1.3 Accounts. We may provision one or more accounts and access credentials to you. You may not share your account or access credentials with anyone else. You are responsible for maintaining the confidentiality of your login, password, and account and for all activities that occur under your login and account.
1.4 Evaluation Licenses; Beta Versions. If you are licensing the Service for evaluation purposes, your use of the Service is only for the period limited by the evaluation period we specify to you. Notwithstanding any other provision in this Agreement, an evaluation license of the Service is provided “AS-IS” without indemnification, support or warranty of any kind, expressed or implied. From time to time, we may make available for you to try, at your sole discretion, certain functionality related to the Service, which is clearly designated as beta, pilot, limited release, non-production, or by a similar description (each, a “Beta Version”). Beta Versions are intended for evaluation purposes and not for production use, are not supported, and may be subject to additional terms. We may discontinue Beta Versions at any time in our sole discretion and may never make them generally available. We have no liability for any harm or damage arising out of or in connection with a Beta Version.
1.5 Reservation of Rights. We retain all rights, title, and interest, including all intellectual property rights, in and to the Service, its underlying technologies, and all its related or included components and elements, including without limitation any modifications, updates, customizations, routines, apps, or other add-ons. Your rights to use the Service on are limited to those expressly set forth in this Agreement. We reserve all other rights in and to the Service and its underlying technologies and components.
1.6 Technical Requirements. You will need certain equipment, software, and Internet access to be able to access the Service. Acquiring, installing, maintaining and operating equipment and Internet access is solely your responsibility. Phase Two neither represents nor warrants that the Service will be accessible through all web browser releases or operating systems.
1.7 Service Availability. You are responsible for making available Your Data as necessary for us to provide the Service. We will attempt to provide the Service at all times, except for periods for maintenance and repair or in the case of emergencies or outages. The Service may be subject to unavailability for a variety of factors beyond our control including, without limitation, emergencies, third-party service failures, transmission, equipment or network problems or limitations, interference, signal strength, and may be interrupted, limited or curtailed. Delays or omissions may occur. We are not responsible for data, messages or pages lost, not delivered, delayed or misdirected because of interruptions or performance issues with the Service or communications services or networks. We may impose usage or Service limits, suspend the Service, or block certain kinds of usage in our sole discretion to protect users, other third parties, data, our systems, or the Service. The accuracy and timeliness of data received is not guaranteed.

WHAT YOU NEED TO DO:
1. In the agreement excerpt:
(a) What may you not share with anyone else?
(b) How is an evaluation license of the Service provided?
(c) Whose sole responsibility is acquiring, installing, maintaining and operating equipment and Internet access?
2. How does the stretch of the agreement excerpt from "1.3 Accounts. We" through "login and account." read when "login" is replaced with "username"?

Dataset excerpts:
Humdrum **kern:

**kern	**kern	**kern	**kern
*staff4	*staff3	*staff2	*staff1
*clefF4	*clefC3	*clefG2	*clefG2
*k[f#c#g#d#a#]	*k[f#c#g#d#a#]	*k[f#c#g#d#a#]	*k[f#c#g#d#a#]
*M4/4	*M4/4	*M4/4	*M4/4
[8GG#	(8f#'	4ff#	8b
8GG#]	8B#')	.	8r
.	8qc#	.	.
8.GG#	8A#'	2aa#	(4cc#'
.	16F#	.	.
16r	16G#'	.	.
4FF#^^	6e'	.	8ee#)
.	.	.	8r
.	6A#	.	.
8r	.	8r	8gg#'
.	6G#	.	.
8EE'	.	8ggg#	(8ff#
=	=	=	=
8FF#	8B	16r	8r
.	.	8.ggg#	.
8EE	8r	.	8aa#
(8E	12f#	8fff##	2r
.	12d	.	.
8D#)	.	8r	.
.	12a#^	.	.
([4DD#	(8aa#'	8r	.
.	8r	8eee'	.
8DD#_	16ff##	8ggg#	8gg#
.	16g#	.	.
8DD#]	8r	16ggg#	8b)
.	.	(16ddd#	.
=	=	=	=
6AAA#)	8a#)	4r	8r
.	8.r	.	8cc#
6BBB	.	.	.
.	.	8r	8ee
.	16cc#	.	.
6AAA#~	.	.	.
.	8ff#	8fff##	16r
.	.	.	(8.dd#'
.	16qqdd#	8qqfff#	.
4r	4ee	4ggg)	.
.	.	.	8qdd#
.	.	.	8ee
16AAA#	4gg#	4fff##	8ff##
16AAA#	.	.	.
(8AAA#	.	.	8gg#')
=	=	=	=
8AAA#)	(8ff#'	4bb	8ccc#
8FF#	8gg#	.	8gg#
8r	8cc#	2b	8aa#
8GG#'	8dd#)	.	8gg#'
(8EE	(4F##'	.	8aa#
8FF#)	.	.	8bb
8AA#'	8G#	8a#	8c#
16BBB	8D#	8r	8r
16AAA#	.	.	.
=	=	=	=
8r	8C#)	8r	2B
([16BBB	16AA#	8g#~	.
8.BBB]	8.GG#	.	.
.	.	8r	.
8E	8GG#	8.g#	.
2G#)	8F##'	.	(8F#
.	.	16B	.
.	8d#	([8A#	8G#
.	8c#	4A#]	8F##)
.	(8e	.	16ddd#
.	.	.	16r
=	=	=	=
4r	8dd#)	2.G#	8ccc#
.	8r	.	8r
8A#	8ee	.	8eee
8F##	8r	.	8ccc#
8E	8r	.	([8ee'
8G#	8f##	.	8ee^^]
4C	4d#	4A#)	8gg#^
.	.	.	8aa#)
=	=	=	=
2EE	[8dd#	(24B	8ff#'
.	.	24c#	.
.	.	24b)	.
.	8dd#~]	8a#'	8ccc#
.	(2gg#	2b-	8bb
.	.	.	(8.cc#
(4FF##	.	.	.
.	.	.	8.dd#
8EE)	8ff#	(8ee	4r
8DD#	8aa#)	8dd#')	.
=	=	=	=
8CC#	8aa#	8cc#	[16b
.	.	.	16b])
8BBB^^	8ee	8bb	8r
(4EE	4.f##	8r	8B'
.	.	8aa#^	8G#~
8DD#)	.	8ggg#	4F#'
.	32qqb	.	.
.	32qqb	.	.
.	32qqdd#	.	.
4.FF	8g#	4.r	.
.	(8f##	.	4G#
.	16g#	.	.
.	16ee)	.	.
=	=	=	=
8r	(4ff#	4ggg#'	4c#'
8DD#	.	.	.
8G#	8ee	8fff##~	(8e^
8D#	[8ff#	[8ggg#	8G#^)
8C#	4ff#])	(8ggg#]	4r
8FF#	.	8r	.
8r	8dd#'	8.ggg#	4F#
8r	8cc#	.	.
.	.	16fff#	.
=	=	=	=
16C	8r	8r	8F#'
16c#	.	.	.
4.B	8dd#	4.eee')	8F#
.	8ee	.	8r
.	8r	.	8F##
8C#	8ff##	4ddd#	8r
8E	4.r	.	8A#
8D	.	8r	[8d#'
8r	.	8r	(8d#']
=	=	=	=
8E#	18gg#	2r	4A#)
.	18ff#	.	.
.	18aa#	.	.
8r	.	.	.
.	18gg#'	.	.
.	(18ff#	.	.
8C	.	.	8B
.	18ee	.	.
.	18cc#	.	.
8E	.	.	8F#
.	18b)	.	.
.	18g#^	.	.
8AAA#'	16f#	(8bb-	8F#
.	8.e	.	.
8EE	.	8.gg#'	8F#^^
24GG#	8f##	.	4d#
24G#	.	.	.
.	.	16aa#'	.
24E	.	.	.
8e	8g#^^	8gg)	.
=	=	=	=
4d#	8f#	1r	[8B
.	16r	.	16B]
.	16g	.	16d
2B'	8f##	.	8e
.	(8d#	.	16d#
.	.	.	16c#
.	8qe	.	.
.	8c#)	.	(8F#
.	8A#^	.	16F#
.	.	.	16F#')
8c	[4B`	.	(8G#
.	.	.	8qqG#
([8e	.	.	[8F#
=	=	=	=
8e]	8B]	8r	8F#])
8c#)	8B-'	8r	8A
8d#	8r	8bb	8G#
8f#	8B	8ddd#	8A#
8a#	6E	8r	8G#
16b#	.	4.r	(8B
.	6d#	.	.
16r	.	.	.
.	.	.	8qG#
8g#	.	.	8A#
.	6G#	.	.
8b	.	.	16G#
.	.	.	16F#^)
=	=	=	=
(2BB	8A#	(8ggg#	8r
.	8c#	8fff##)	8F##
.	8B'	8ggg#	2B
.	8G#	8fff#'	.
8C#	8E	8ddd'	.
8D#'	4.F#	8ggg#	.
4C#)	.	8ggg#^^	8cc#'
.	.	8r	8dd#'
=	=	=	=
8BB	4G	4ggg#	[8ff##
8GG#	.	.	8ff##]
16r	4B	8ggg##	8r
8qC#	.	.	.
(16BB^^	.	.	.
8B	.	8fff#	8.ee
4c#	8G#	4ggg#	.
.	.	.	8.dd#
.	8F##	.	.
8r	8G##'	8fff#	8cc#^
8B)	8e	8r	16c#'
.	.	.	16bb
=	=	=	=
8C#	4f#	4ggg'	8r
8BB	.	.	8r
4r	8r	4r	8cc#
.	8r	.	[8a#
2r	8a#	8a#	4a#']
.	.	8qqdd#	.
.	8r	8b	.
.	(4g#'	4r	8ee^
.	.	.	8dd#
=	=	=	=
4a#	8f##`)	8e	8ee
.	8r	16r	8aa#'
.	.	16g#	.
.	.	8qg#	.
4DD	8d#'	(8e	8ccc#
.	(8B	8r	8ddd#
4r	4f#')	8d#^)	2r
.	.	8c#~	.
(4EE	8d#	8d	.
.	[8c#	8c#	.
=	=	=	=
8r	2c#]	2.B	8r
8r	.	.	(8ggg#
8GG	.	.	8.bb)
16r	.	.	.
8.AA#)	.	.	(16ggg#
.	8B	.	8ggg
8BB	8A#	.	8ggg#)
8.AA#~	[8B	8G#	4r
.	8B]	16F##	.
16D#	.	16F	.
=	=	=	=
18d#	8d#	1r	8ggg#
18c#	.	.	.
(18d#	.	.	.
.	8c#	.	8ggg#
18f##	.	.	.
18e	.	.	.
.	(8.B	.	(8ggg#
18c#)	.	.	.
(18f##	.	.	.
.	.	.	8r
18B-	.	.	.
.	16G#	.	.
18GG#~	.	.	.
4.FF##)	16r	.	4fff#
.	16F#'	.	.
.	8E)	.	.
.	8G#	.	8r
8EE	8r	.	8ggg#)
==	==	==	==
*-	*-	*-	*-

THE SOLUTIONS:
1.
(a) Your account or access credentials.
(b) "AS-IS" without indemnification, support or warranty of any kind, expressed or implied.
(c) Yours; it is solely your responsibility.

2.
1.3 Accounts. We may provision one or more accounts and access credentials to you. You may not share your account or access credentials with anyone else. You are responsible for maintaining the confidentiality of your username, password, and account and for all activities that occur under your username and account.